The majority of people in Indonesia might be Moslem, but there are many unique Christmas traditions to welcome and celebrate Christmas across the archipelago. Here are some examples.
Don’t expect pine trees, reindeer, or snow. During Christmas, most churches in Bali are decorated with bamboo poles and coconuts—a more fitting, typical Balinese ornaments. Although, as a big melting pot, you can still find indeed pine trees, reindeer, and snow— artificial ones of course, in some corners of Legian or Seminyak.
The Batak people (North Sumatran) celebrates Christmas by having a Marbinda—a tradition of sacrificing a buffalo, ox, or pig to be divided among the family. Usually it’s involving 35 to 40 people per Marbinda.

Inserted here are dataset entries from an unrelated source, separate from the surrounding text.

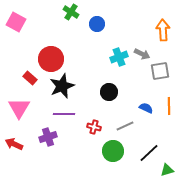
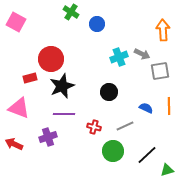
red rectangle: rotated 56 degrees counterclockwise
pink triangle: rotated 40 degrees counterclockwise
black line: moved 2 px left, 2 px down
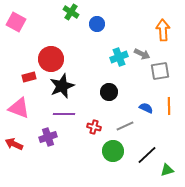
red rectangle: moved 1 px left, 1 px up
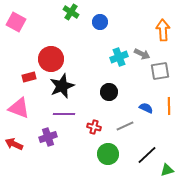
blue circle: moved 3 px right, 2 px up
green circle: moved 5 px left, 3 px down
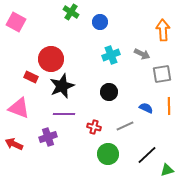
cyan cross: moved 8 px left, 2 px up
gray square: moved 2 px right, 3 px down
red rectangle: moved 2 px right; rotated 40 degrees clockwise
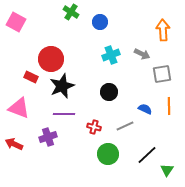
blue semicircle: moved 1 px left, 1 px down
green triangle: rotated 40 degrees counterclockwise
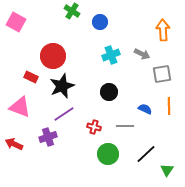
green cross: moved 1 px right, 1 px up
red circle: moved 2 px right, 3 px up
pink triangle: moved 1 px right, 1 px up
purple line: rotated 35 degrees counterclockwise
gray line: rotated 24 degrees clockwise
black line: moved 1 px left, 1 px up
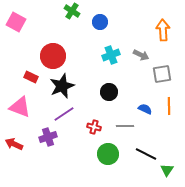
gray arrow: moved 1 px left, 1 px down
black line: rotated 70 degrees clockwise
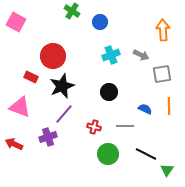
purple line: rotated 15 degrees counterclockwise
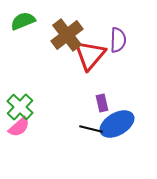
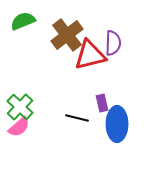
purple semicircle: moved 5 px left, 3 px down
red triangle: rotated 36 degrees clockwise
blue ellipse: rotated 60 degrees counterclockwise
black line: moved 14 px left, 11 px up
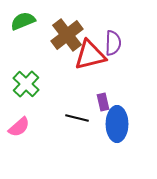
purple rectangle: moved 1 px right, 1 px up
green cross: moved 6 px right, 23 px up
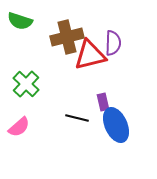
green semicircle: moved 3 px left; rotated 140 degrees counterclockwise
brown cross: moved 2 px down; rotated 24 degrees clockwise
blue ellipse: moved 1 px left, 1 px down; rotated 24 degrees counterclockwise
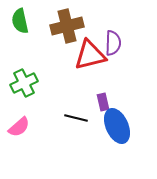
green semicircle: rotated 60 degrees clockwise
brown cross: moved 11 px up
green cross: moved 2 px left, 1 px up; rotated 20 degrees clockwise
black line: moved 1 px left
blue ellipse: moved 1 px right, 1 px down
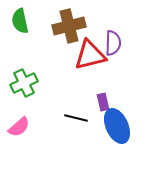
brown cross: moved 2 px right
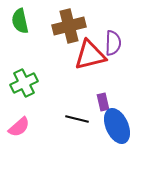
black line: moved 1 px right, 1 px down
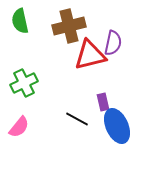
purple semicircle: rotated 10 degrees clockwise
black line: rotated 15 degrees clockwise
pink semicircle: rotated 10 degrees counterclockwise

On December, Toraja people of South Sulawesi will do Lettoan—a pig parading contest (yes, parading pig) as a thanksgiving and to symbolize the togetherness of the people. It’s usually a part of ‘Lovely December’—a ceremonial event held by South Sulawesi government.

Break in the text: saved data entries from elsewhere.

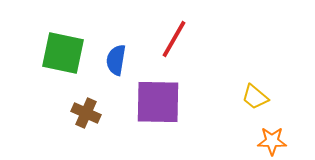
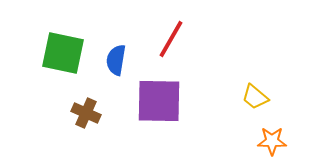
red line: moved 3 px left
purple square: moved 1 px right, 1 px up
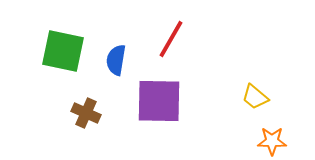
green square: moved 2 px up
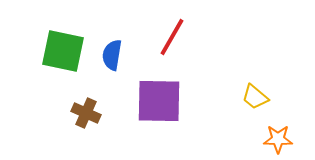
red line: moved 1 px right, 2 px up
blue semicircle: moved 4 px left, 5 px up
orange star: moved 6 px right, 2 px up
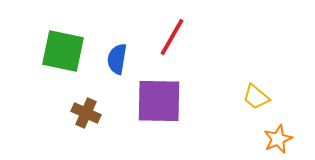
blue semicircle: moved 5 px right, 4 px down
yellow trapezoid: moved 1 px right
orange star: rotated 24 degrees counterclockwise
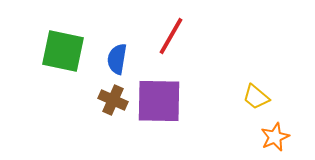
red line: moved 1 px left, 1 px up
brown cross: moved 27 px right, 13 px up
orange star: moved 3 px left, 2 px up
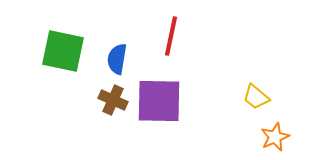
red line: rotated 18 degrees counterclockwise
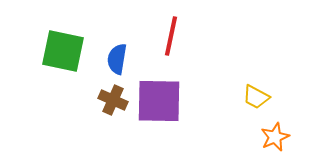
yellow trapezoid: rotated 12 degrees counterclockwise
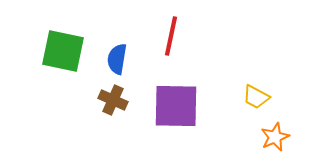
purple square: moved 17 px right, 5 px down
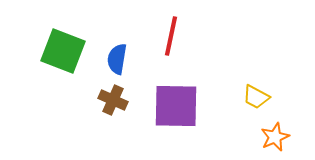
green square: rotated 9 degrees clockwise
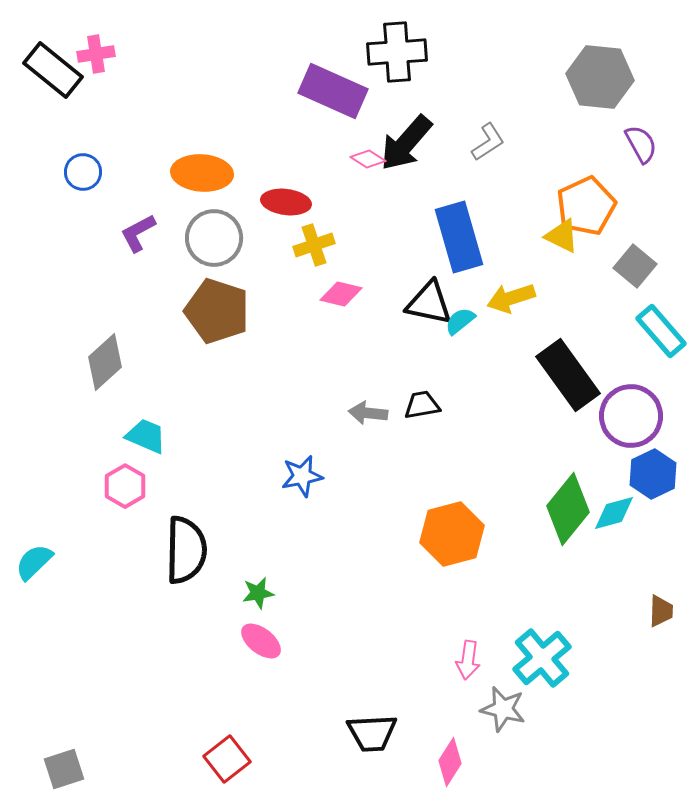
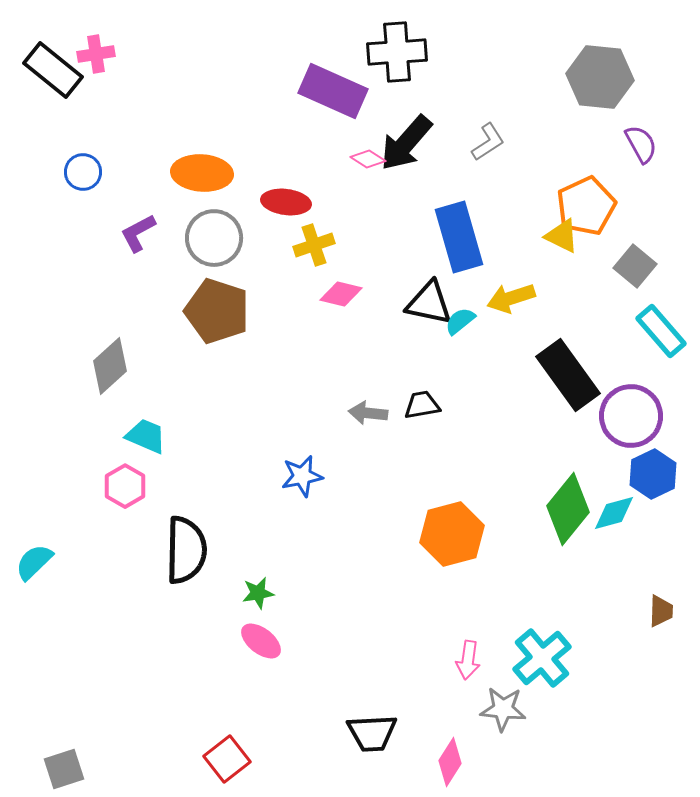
gray diamond at (105, 362): moved 5 px right, 4 px down
gray star at (503, 709): rotated 9 degrees counterclockwise
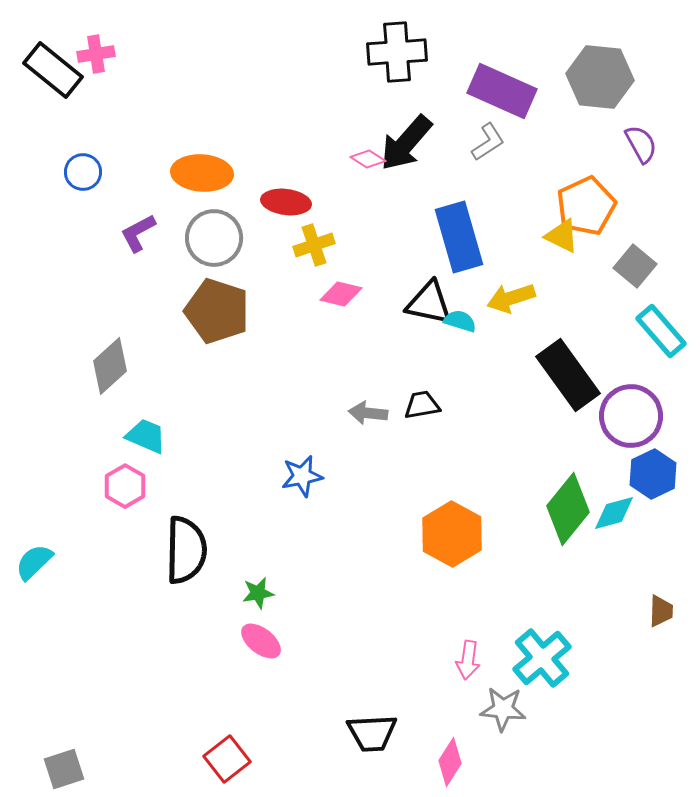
purple rectangle at (333, 91): moved 169 px right
cyan semicircle at (460, 321): rotated 56 degrees clockwise
orange hexagon at (452, 534): rotated 16 degrees counterclockwise
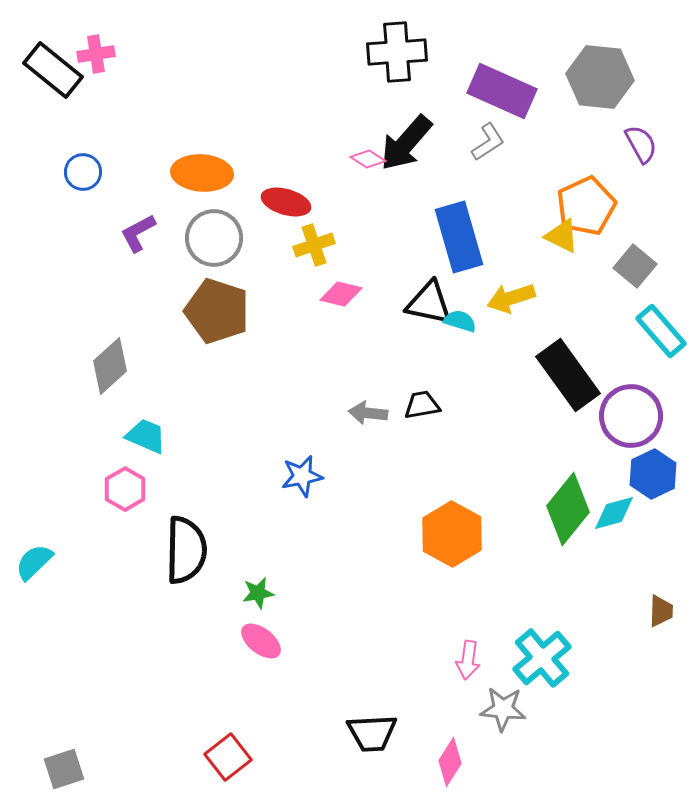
red ellipse at (286, 202): rotated 9 degrees clockwise
pink hexagon at (125, 486): moved 3 px down
red square at (227, 759): moved 1 px right, 2 px up
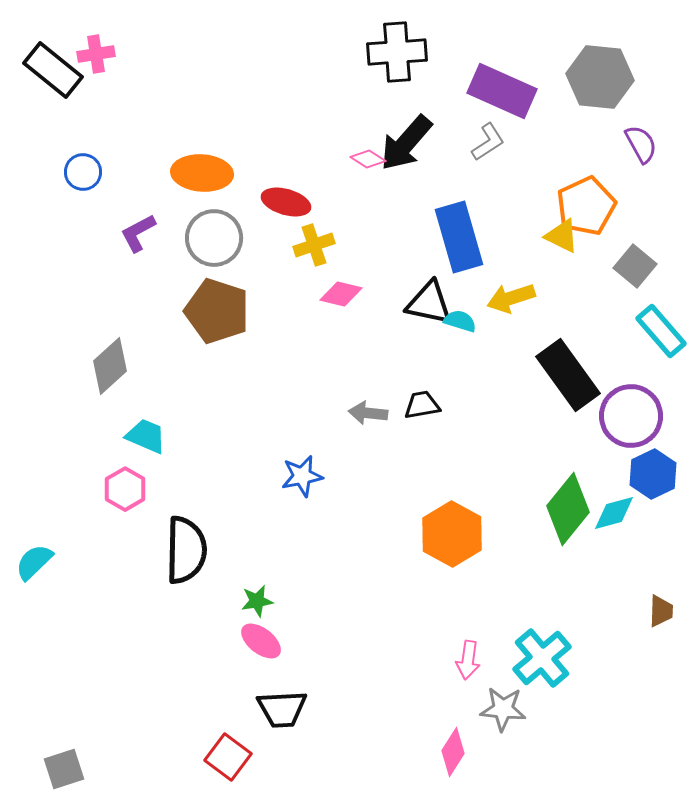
green star at (258, 593): moved 1 px left, 8 px down
black trapezoid at (372, 733): moved 90 px left, 24 px up
red square at (228, 757): rotated 15 degrees counterclockwise
pink diamond at (450, 762): moved 3 px right, 10 px up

Santa is a rare sight here. Instead you are more likely to find people celebrating Christmas wearing traditional Javanese clothes such as beskap, blangkon, or kebaya. They also have Wayang Wahyu—a unique puppet performance telling stories straight from the bible.
On any ordinary day, Flores can be calm and quite island. On holiday? The Floresian prefer a loud celebration. During Christmas Eve they ringing any noise they can make: boat sirens, Christmas bells, bamboo cannons, and celebrate Christmas together with family. It sure is loud.